> [Görev amacı]:
Listedeki satırların hepsini, görselleri dahil etmeden ve tek harfini değiştirmeden yazdırır mısın?

···

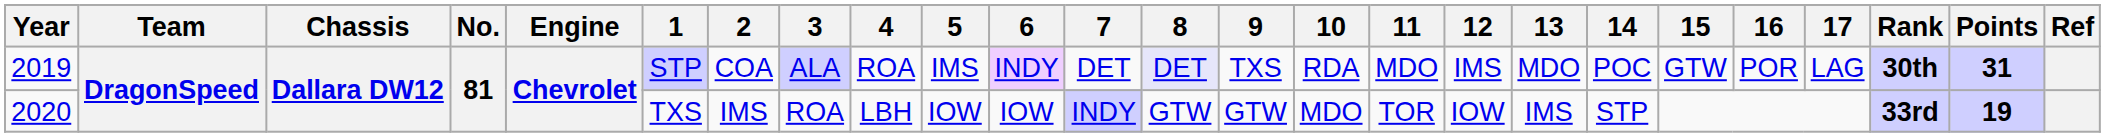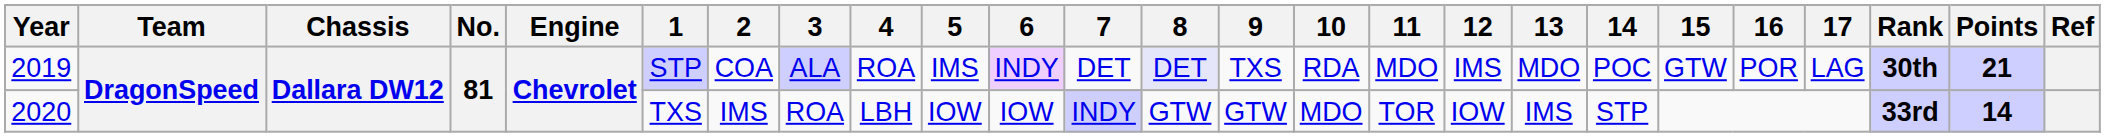2019 | Points: 31 -> 21
2020 | Points: 19 -> 14
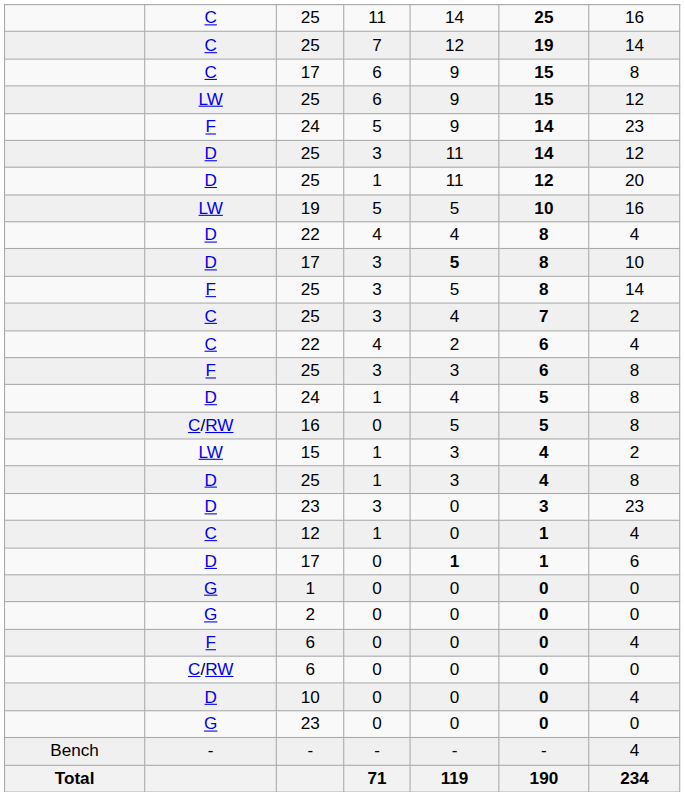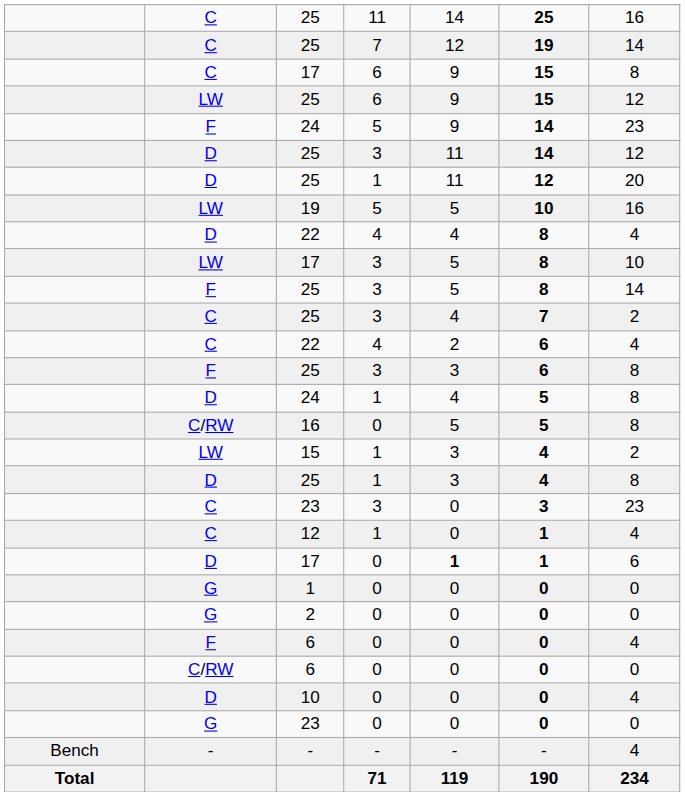17 / 3 | column 2: D -> LW
17 / 3 | column 5: bold -> normal
23 / 3 | column 2: D -> C
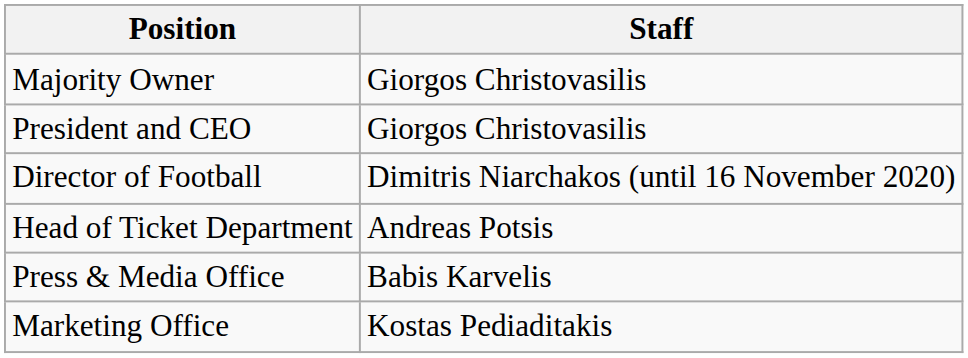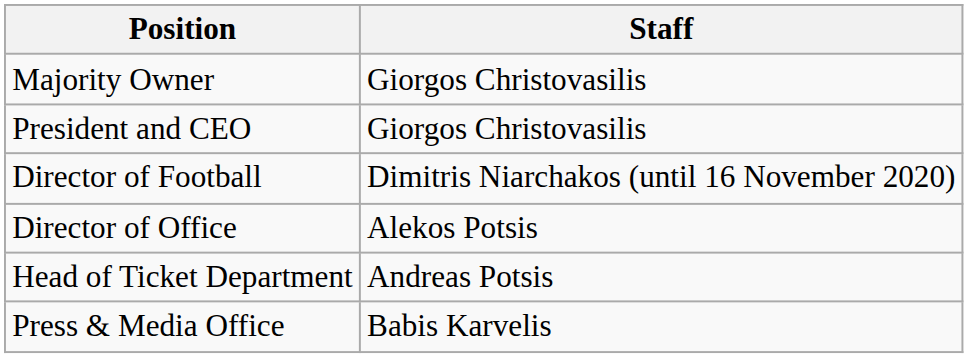+ row: Director of Office | Alekos Potsis
- row: Marketing Office | Kostas Pediaditakis
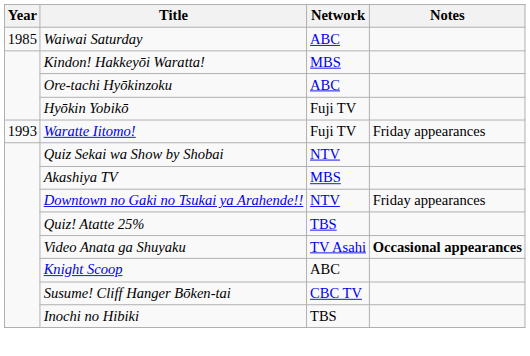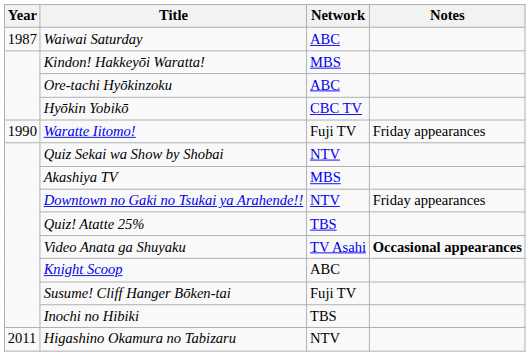Waiwai Saturday | Year: 1985 -> 1987
Hyōkin Yobikō | Network: Fuji TV -> CBC TV
Waratte Iitomo! | Year: 1993 -> 1990
Susume! Cliff Hanger Bōken-tai | Network: CBC TV -> Fuji TV
+ row: 2011 | Higashino Okamura no Tabizaru | NTV
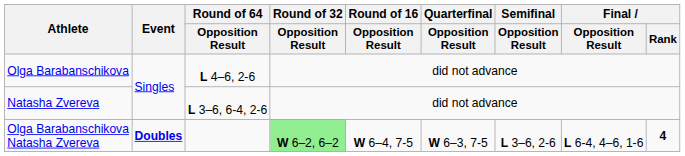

···

> [Yanıt]:
2019 | Points: 31 -> 21
2020 | Points: 19 -> 14
17 / 3 | column 2: D -> LW
17 / 3 | column 5: bold -> normal
23 / 3 | column 2: D -> C
+ row: Director of Office | Alekos Potsis
- row: Marketing Office | Kostas Pediaditakis
Waiwai Saturday | Year: 1985 -> 1987
Hyōkin Yobikō | Network: Fuji TV -> CBC TV
Waratte Iitomo! | Year: 1993 -> 1990
Susume! Cliff Hanger Bōken-tai | Network: CBC TV -> Fuji TV
+ row: 2011 | Higashino Okamura no Tabizaru | NTV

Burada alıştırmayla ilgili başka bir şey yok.